■ **IHRE AUFGABE**: Geben Sie die Zeilen von der Zeile mit „从方程(2.23)和(2.2“ bis einschließlich der letzten Zeile wortgetreu wieder.

(Einträge aus einem Datensatz)
#####

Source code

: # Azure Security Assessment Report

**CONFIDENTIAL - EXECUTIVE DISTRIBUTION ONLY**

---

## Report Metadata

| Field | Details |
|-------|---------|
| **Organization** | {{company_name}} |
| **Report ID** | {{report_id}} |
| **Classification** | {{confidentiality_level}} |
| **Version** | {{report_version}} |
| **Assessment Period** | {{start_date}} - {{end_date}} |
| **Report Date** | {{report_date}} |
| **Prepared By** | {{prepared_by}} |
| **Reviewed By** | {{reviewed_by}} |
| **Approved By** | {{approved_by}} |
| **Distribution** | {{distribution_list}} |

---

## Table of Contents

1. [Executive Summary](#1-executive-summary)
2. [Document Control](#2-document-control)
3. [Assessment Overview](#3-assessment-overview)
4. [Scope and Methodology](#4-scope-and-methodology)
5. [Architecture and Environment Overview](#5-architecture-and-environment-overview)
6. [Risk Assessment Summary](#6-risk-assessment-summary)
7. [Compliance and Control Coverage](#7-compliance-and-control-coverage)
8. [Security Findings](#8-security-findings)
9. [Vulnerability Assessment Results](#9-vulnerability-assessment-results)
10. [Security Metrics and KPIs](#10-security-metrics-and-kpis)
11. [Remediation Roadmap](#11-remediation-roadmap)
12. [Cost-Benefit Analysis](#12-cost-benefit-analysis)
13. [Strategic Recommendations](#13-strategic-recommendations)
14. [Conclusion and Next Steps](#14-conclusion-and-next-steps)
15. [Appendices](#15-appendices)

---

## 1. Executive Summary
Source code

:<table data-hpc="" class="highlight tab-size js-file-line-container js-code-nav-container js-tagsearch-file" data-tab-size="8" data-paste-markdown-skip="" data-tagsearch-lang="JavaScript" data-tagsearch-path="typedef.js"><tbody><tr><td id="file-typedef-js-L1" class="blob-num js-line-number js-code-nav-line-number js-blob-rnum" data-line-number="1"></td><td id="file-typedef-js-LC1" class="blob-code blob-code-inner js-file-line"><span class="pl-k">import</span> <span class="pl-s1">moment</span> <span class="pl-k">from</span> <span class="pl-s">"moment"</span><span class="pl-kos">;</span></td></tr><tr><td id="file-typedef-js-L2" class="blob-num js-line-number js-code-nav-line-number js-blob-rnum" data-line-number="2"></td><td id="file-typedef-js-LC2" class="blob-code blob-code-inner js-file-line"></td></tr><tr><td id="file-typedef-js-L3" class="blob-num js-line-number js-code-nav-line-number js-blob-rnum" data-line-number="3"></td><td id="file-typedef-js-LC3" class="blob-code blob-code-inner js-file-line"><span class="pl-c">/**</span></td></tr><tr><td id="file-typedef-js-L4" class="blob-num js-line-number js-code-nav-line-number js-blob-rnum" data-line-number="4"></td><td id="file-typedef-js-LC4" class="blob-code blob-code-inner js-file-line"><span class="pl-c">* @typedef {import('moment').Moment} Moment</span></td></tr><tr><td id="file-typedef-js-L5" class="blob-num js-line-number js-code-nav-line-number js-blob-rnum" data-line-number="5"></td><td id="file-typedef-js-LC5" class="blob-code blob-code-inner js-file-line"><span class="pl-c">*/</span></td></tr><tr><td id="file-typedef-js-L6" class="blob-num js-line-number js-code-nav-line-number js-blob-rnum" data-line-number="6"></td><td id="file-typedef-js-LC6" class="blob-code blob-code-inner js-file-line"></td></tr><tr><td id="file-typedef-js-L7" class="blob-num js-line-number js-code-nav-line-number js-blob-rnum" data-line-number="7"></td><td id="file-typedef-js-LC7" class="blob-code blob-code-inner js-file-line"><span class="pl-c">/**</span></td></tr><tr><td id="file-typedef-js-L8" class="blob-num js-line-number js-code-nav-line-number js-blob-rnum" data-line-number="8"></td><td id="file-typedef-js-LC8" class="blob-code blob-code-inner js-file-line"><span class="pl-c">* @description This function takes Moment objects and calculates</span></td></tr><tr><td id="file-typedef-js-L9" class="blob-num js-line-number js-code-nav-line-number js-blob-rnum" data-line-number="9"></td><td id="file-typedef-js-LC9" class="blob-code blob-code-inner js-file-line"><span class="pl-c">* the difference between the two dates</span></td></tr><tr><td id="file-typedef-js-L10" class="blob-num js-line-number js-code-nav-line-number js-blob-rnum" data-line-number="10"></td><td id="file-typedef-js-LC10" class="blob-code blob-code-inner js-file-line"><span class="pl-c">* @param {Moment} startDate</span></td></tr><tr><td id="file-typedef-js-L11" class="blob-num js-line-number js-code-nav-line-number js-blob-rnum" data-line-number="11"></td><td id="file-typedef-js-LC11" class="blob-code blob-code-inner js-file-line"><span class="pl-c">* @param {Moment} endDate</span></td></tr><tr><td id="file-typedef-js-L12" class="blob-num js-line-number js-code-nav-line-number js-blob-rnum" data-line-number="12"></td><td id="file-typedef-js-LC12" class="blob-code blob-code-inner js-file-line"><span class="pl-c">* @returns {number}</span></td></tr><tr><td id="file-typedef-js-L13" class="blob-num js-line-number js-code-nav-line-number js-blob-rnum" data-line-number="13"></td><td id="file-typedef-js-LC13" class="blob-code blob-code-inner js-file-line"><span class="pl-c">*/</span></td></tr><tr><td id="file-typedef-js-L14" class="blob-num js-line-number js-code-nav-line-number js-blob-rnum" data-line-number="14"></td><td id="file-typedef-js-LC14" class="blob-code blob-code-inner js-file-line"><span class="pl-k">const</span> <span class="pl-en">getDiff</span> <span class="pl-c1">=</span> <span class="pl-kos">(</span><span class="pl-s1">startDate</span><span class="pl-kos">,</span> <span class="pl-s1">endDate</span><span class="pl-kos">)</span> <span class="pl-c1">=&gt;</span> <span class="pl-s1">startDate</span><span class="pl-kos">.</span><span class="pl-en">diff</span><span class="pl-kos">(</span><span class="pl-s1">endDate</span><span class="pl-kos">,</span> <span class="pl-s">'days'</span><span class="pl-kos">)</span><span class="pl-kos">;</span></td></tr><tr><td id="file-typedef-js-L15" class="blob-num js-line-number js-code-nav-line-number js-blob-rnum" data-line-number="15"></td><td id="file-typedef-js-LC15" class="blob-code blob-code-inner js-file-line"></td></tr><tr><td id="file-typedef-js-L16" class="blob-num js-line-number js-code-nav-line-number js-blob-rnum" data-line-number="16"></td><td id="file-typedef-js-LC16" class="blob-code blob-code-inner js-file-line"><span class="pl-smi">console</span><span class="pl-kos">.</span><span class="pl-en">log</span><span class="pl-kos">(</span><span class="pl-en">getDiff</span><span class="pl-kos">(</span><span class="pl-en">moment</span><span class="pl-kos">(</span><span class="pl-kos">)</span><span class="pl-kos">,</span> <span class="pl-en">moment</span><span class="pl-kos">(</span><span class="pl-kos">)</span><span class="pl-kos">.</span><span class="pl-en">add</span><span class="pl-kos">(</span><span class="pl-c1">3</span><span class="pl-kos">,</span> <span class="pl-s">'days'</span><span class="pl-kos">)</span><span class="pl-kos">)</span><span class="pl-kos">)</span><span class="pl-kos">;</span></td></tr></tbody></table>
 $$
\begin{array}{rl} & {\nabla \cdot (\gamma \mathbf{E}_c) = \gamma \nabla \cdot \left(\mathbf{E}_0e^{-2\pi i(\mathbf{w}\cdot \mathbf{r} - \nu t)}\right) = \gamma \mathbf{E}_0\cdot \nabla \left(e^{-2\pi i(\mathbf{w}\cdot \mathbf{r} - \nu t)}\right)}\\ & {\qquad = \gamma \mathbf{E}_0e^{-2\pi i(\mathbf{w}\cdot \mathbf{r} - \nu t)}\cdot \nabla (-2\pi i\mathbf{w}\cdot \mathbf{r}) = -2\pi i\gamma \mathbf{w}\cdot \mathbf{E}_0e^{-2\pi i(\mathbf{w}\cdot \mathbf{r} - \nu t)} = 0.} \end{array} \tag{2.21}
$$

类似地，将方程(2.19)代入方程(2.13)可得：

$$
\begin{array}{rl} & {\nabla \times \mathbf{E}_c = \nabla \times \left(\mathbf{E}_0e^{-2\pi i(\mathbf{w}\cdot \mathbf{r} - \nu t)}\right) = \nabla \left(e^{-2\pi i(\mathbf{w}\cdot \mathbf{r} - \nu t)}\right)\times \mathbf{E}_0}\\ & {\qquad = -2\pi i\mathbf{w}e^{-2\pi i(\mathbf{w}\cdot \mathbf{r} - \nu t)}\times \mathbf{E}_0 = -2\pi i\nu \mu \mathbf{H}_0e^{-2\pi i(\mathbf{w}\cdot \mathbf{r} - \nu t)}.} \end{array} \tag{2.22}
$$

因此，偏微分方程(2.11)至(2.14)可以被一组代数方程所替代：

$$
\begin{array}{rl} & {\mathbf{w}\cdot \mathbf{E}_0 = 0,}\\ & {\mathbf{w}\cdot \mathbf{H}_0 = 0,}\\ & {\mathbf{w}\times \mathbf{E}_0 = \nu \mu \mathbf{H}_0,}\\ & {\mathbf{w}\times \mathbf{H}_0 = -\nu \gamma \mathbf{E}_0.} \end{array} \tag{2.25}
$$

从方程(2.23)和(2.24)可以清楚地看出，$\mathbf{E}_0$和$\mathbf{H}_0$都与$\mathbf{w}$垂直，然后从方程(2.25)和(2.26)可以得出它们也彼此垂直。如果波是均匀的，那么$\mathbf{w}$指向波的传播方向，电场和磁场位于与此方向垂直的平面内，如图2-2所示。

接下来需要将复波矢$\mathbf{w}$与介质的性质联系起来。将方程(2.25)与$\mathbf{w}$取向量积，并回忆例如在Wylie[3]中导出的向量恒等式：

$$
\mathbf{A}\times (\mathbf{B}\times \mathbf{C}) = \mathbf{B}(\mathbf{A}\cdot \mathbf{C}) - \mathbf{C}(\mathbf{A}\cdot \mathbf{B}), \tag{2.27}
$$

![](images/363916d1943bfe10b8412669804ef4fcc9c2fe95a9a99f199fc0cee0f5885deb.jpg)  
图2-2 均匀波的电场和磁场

#####

■ **ERLEDIGTE AUFGABE**:
从方程(2.23)和(2.24)可以清楚地看出，$\mathbf{E}_0$和$\mathbf{H}_0$都与$\mathbf{w}$垂直，然后从方程(2.25)和(2.26)可以得出它们也彼此垂直。如果波是均匀的，那么$\mathbf{w}$指向波的传播方向，电场和磁场位于与此方向垂直的平面内，如图2-2所示。

接下来需要将复波矢$\mathbf{w}$与介质的性质联系起来。将方程(2.25)与$\mathbf{w}$取向量积，并回忆例如在Wylie[3]中导出的向量恒等式：

$$
\mathbf{A}\times (\mathbf{B}\times \mathbf{C}) = \mathbf{B}(\mathbf{A}\cdot \mathbf{C}) - \mathbf{C}(\mathbf{A}\cdot \mathbf{B}), \tag{2.27}
$$

![](images/363916d1943bfe10b8412669804ef4fcc9c2fe95a9a99f199fc0cee0f5885deb.jpg)  
图2-2 均匀波的电场和磁场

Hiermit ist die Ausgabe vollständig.